The problem of binary code and data search concerns how to glean valuable information from binary code and binary data in an accurate, scalable and robust fashion. This concern is central to many security problems, including vulnerability scanning, code plagiarism detection, software lineage, malware classification, memory forensics, virtual machine introspection, malicious document detection, etc. Although this problem is not new and a great deal of solutions have been proposed, no solutions can achieve the requirements of accuracy, scalability and robustness simultaneously. There are bottlenecks for binary code and data search due to the search schemes: pair-wise comparison for binary code search does not scale, and rule-based binary data search is too rigid and thus not robust against changes caused by different platform versions and malicious manipulations.

The proposed work takes a novel approach to the problem of binary code and data search, one that mimics how the human brain recognizes interesting objects from an enormous amount of visual information. There are two research thrusts: 1) scalable cross-platform binary code search, which aims to quickly identify semantically equivalent or similar code from a large binary code base in different architectures, by automatically learning high-level features from binary code via clustering and deep learning; and 2) adaptive, efficient and robust binary data analysis, which aims to accurately identify objects from binary data such as memory dumps and documents, by constructing deep neural network models.
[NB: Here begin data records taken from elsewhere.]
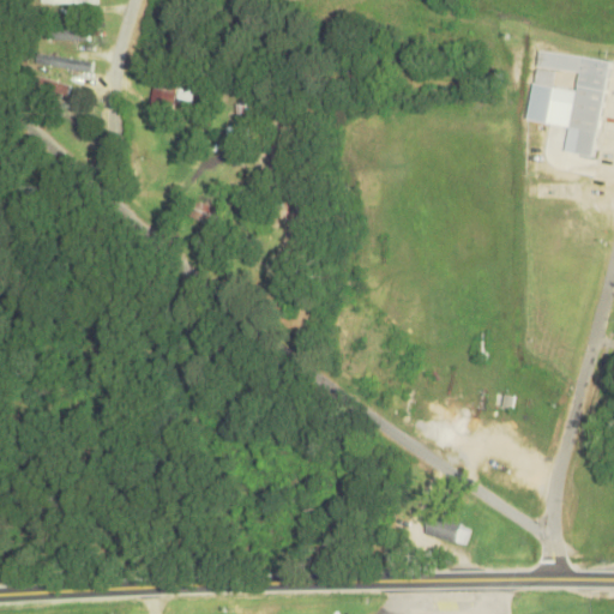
[(43,36),(89,36),(89,26),(43,26),(43,36)]
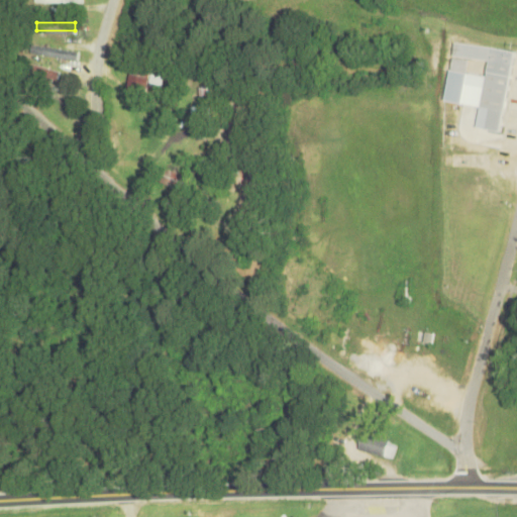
[(484,126),(498,128),(513,49),(489,44),(453,38),(448,67),(464,70),(467,55),(486,59),(478,103),(488,105),(484,126)]
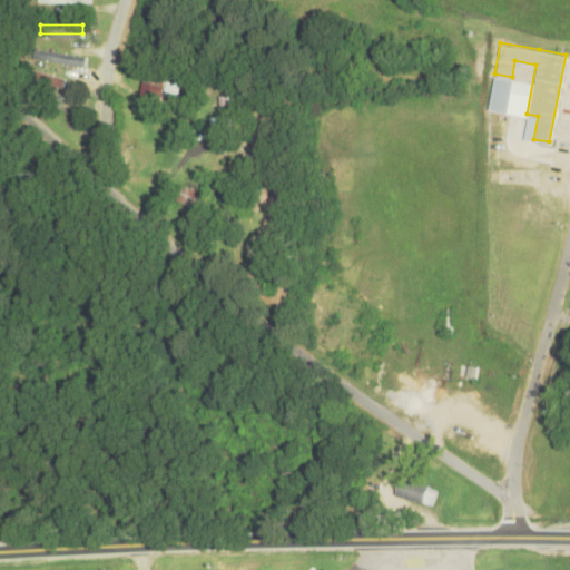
[(28,78),(62,90),(66,79),(31,68),(28,78)]
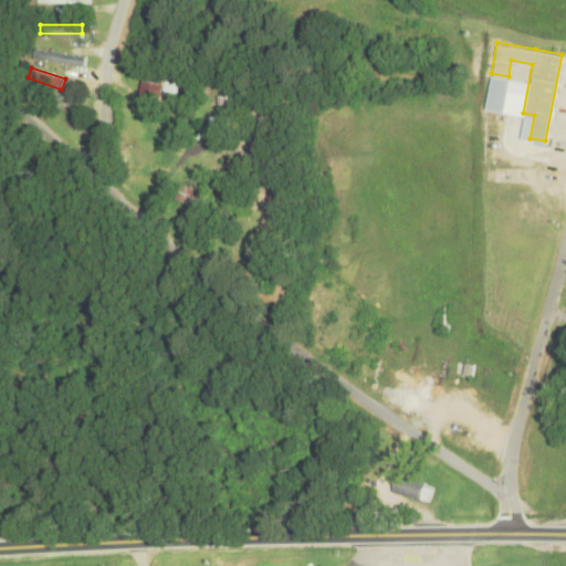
[(167,77),(144,73),(139,98),(161,103),(167,77)]
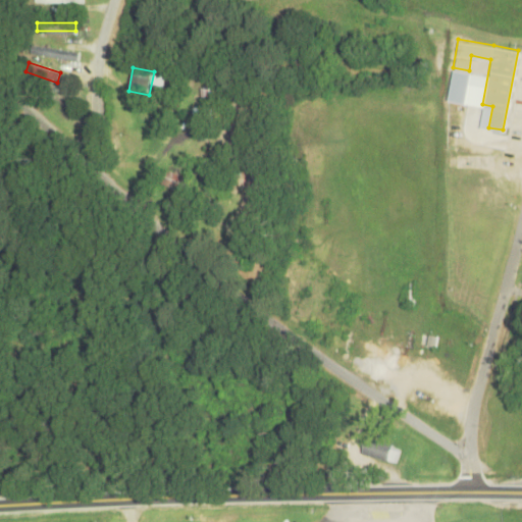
[(212,125),(212,88),(202,88),(202,125),(212,125)]
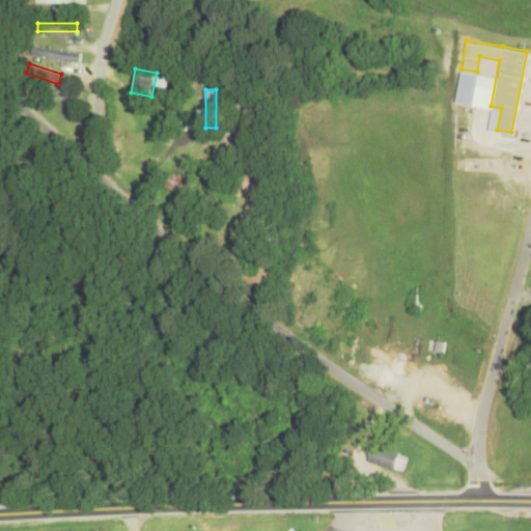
[(194,196),(198,182),(170,174),(167,189),(194,196)]
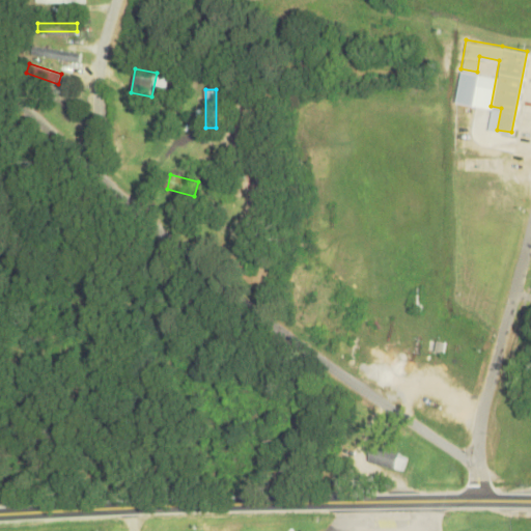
[(393,466),(393,465),(397,452),(397,450),(369,443),(365,458),(393,466)]
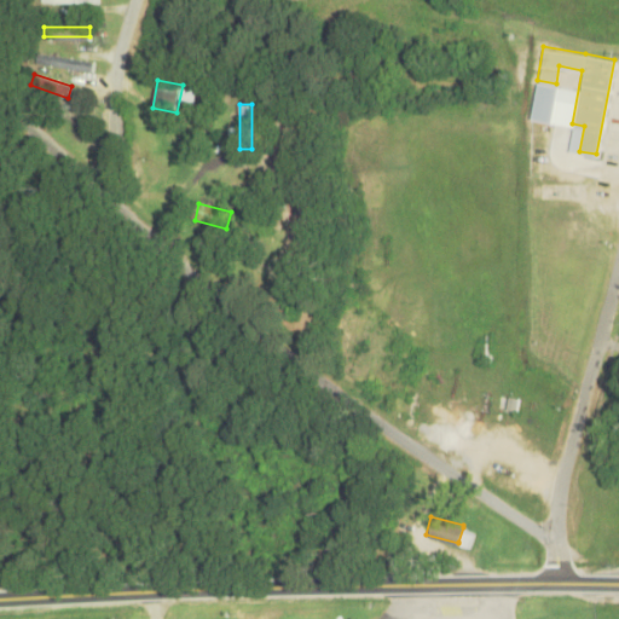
[(463,527),(473,530),(468,545),(458,542),(463,527)]
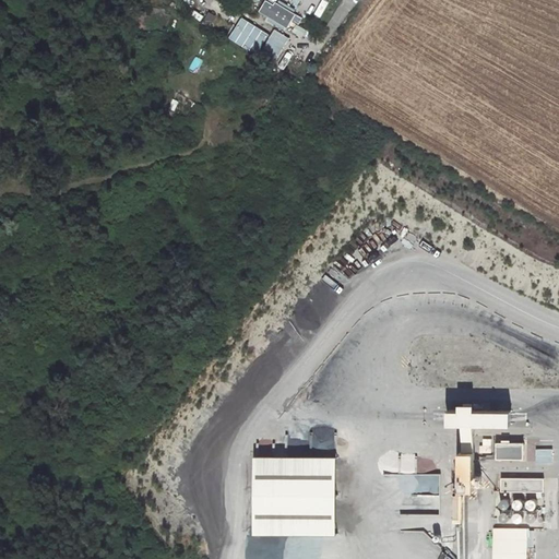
[(275,0),(264,0),(258,12),(286,28),(294,14),(274,2),(275,0)]
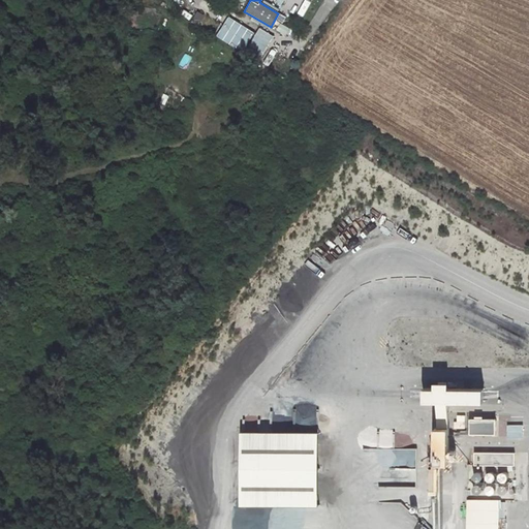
[(242,52),(253,32),(227,18),(216,37),(242,52)]
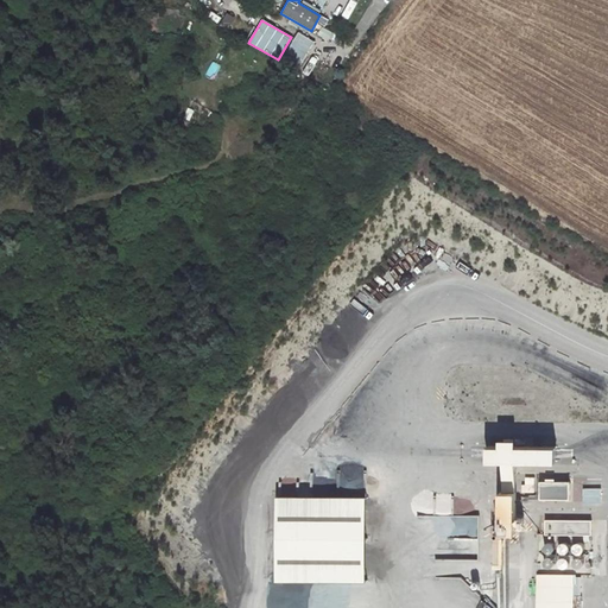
[(298,67),(314,43),(298,32),(283,57),(298,67)]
Because binary code and data search are foundational for many security applications, advances to these foundations can push the boundary for all the security applications built on top. Moreover, successful application of deep learning onto binary code and data search will revolutionize how we solve many security problems in general and stimulate more research in the direction of security by deep learning.